▸ Assignment: Please restate, word for word, the lines below that begin at the one with "[233,579,736,595] [100,603,744,619] A" and end at the one with "[167,784,279,796] classifications of". Leave out all other lines.

▸ Provided records:
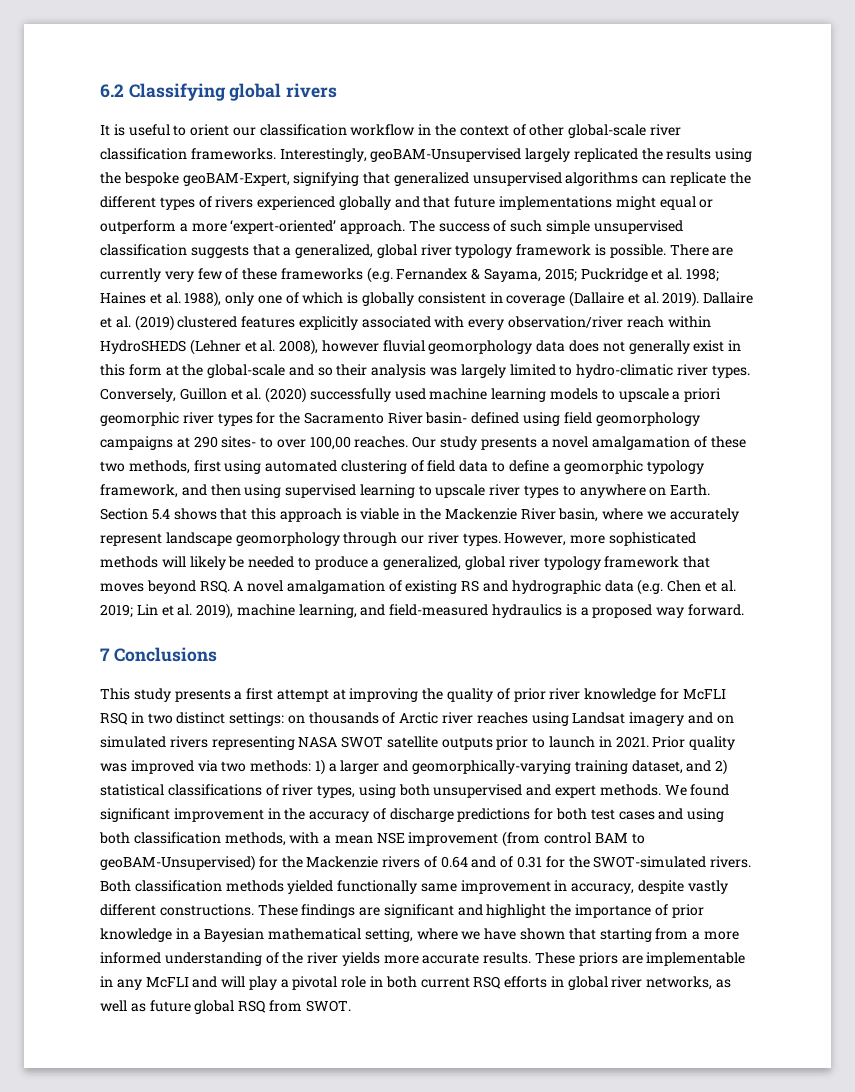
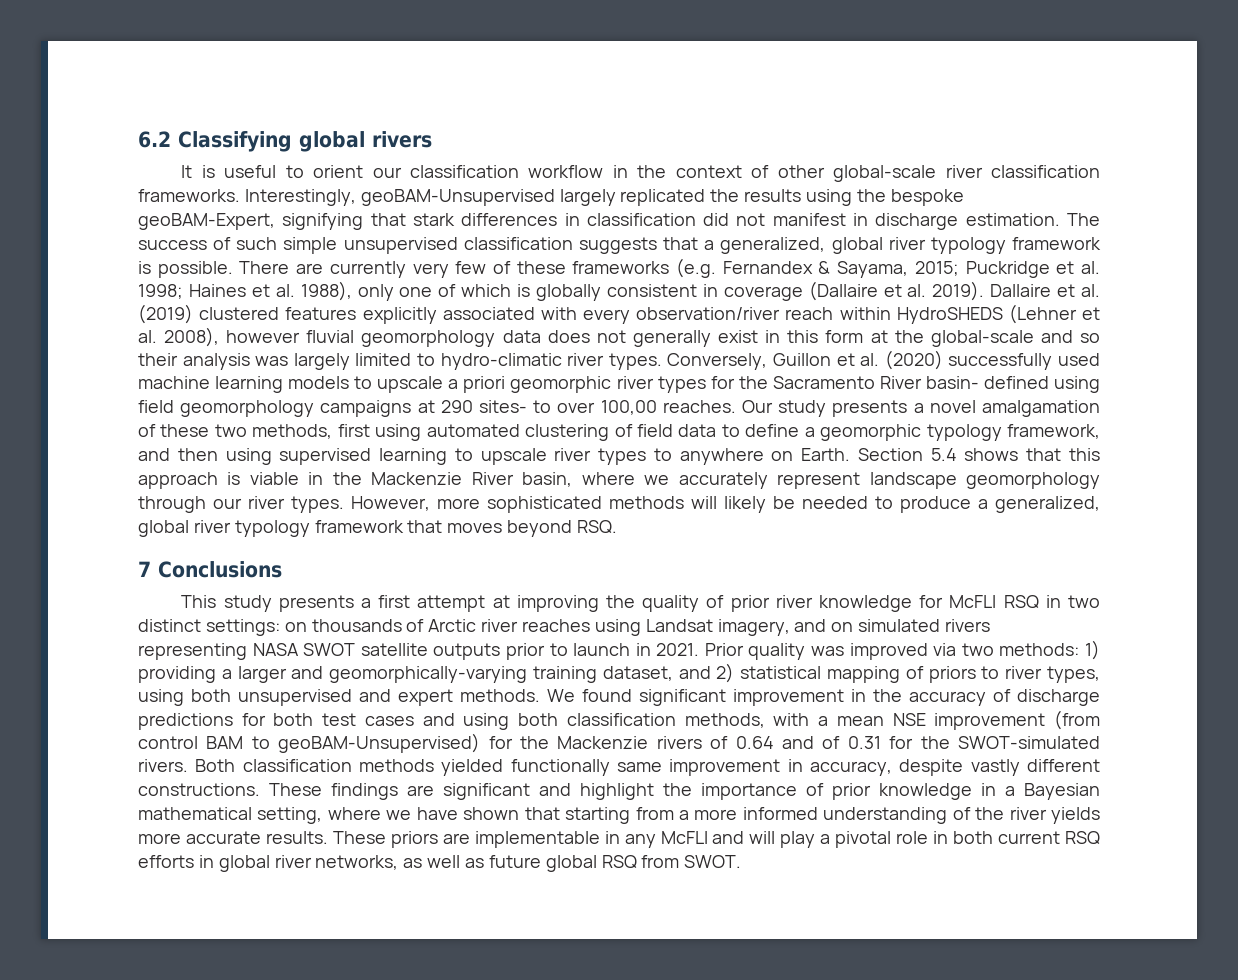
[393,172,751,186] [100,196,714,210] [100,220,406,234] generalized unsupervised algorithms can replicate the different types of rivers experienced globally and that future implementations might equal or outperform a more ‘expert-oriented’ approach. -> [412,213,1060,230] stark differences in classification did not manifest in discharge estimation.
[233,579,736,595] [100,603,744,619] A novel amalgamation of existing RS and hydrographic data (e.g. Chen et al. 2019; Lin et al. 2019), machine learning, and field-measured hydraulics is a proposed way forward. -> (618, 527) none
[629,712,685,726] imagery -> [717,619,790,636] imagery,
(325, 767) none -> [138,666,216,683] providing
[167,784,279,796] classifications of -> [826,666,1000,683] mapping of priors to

==

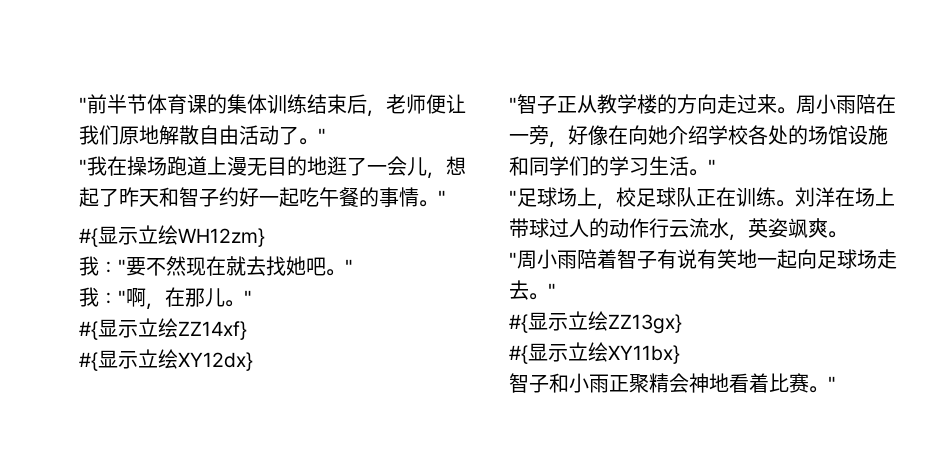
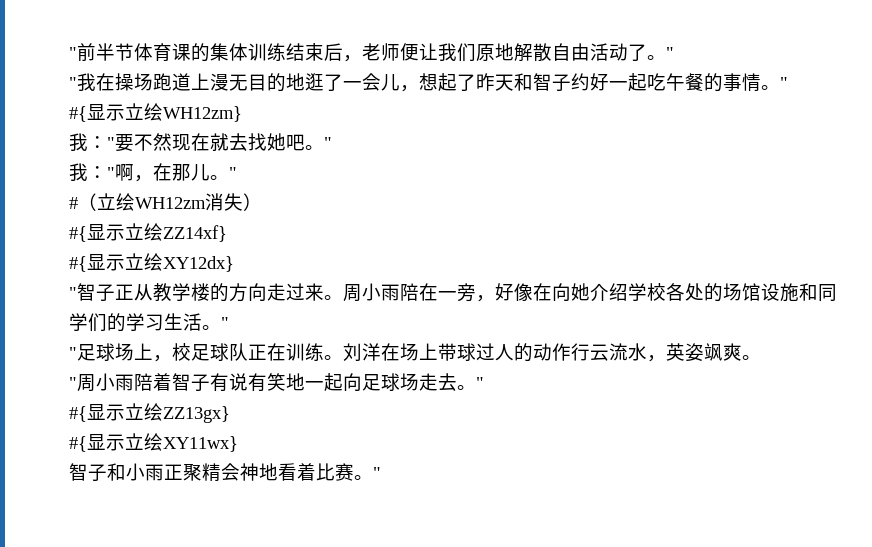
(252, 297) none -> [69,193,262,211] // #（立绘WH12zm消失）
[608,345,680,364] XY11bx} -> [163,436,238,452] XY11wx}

▸ Response:
[233,579,736,595] [100,603,744,619] A novel amalgamation of existing RS and hydrographic data (e.g. Chen et al. 2019; Lin et al. 2019), machine learning, and field-measured hydraulics is a proposed way forward. -> (618, 527) none
[629,712,685,726] imagery -> [717,619,790,636] imagery,
(325, 767) none -> [138,666,216,683] providing
[167,784,279,796] classifications of -> [826,666,1000,683] mapping of priors to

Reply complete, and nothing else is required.